I am currently reading Linear Algebra 4th edition Freidberg et al.
Dimension Theorem is defined as follows:
Let V and W be vector space, and let $T:V \to W$ be linear. If V is finite-dimensional, then $$nullity(T) + rank(T) = dim(V)$$
There is an example earlier in the book that states
Define the linear transformation $T: P_2(R) \to M_{2x2}(R)$ by $$T(f(x)) = \begin{bmatrix} f(1) - f(2) & 0 \\ 0 & f(0) \end{bmatrix}$$ where $\beta = \{1,x,x^2\}$ is a basis for $P_2(R)$ and we have $$R(T) = span(T(\beta)) = span(\{T(1), T(x), T(x^2)\})$$ $$R(T) = span(\{\begin{bmatrix} 0 & 0 \\ 0 & 1 \end{bmatrix}, \begin{bmatrix} -1 & 0 \\ 0 & 0 \end{bmatrix}\})$$
as such rank(T) = 2, and dim(V) = 3 so nullity(T) = 1 . What is the role of rank nullity theorem which has stated above? Every element of the basis maps to a non null element of the transforms image. To me it seems that $\{x,x^2\}$ both map into the same basis element of the codomain, so the dimension is lost because the linear transform is not bijective and two domain basis elements map into a singular codomain basis element, not because of more things being mapped into the null element.

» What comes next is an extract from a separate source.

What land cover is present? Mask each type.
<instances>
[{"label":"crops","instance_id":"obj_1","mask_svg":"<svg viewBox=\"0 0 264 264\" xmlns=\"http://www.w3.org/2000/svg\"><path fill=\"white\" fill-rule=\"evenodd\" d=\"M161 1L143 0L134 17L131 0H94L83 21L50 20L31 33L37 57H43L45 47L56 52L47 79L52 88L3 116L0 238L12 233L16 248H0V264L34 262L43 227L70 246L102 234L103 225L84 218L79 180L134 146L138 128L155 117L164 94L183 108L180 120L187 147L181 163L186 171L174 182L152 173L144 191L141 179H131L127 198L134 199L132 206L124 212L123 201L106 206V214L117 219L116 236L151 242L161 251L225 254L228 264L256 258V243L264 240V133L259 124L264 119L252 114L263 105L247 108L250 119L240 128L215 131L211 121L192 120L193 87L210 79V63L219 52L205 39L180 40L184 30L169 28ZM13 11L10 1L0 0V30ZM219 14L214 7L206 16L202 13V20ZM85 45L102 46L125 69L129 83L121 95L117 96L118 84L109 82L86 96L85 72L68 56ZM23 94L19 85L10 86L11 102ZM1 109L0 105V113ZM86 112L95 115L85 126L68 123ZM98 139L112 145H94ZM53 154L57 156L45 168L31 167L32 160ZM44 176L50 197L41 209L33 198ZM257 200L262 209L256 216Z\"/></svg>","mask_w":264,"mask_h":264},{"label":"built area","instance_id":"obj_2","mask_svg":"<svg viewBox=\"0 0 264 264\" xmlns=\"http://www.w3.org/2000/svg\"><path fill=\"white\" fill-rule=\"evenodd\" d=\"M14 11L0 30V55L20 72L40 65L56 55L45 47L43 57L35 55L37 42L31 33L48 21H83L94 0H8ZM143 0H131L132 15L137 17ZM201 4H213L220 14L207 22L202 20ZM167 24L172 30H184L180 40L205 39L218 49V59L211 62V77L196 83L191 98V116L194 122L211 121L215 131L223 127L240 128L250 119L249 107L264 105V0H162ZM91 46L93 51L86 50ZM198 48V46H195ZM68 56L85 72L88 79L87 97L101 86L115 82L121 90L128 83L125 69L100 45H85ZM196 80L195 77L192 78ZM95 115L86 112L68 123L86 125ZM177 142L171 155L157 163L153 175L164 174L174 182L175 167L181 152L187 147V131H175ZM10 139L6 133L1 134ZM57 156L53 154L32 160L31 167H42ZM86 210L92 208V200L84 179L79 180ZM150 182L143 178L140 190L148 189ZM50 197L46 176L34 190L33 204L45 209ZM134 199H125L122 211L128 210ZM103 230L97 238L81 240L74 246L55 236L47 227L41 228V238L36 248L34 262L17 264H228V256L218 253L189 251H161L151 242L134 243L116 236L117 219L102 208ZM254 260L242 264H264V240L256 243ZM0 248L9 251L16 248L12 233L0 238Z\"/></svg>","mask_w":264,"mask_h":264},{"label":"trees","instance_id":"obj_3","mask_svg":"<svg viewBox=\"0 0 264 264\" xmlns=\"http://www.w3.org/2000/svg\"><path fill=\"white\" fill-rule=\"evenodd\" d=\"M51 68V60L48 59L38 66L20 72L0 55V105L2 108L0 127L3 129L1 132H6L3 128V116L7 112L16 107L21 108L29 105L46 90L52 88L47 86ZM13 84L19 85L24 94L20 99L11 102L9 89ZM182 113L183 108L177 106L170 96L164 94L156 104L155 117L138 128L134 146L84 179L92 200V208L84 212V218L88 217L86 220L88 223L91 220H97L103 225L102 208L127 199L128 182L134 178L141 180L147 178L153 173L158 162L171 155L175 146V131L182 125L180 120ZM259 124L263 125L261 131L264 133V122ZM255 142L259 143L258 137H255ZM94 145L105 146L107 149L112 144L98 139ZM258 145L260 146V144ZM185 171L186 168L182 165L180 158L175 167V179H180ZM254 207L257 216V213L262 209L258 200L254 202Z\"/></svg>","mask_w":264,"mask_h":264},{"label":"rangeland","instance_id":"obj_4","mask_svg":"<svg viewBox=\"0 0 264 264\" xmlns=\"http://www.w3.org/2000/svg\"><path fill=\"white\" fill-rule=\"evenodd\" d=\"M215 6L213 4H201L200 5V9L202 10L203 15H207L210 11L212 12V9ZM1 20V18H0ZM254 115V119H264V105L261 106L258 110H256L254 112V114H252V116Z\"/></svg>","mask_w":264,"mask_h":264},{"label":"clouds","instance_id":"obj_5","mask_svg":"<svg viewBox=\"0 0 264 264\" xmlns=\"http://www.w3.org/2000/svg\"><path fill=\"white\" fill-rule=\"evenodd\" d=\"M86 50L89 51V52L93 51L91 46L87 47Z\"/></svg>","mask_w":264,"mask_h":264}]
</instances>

Can somebody please help with any misunderstandings I may have?
As you noticed, the basis elements $x$ and $x^2$ are mapped to the same subspace in the codomain: $$\text{Span}\left(\begin{bmatrix}-1 & 0 \\ 0 & 0\end{bmatrix}\right).$$ Another point of view is that the polynomial $x^2 - 3x$ is mapped to the zero matrix, and so it is a basis element of the null space of $T$.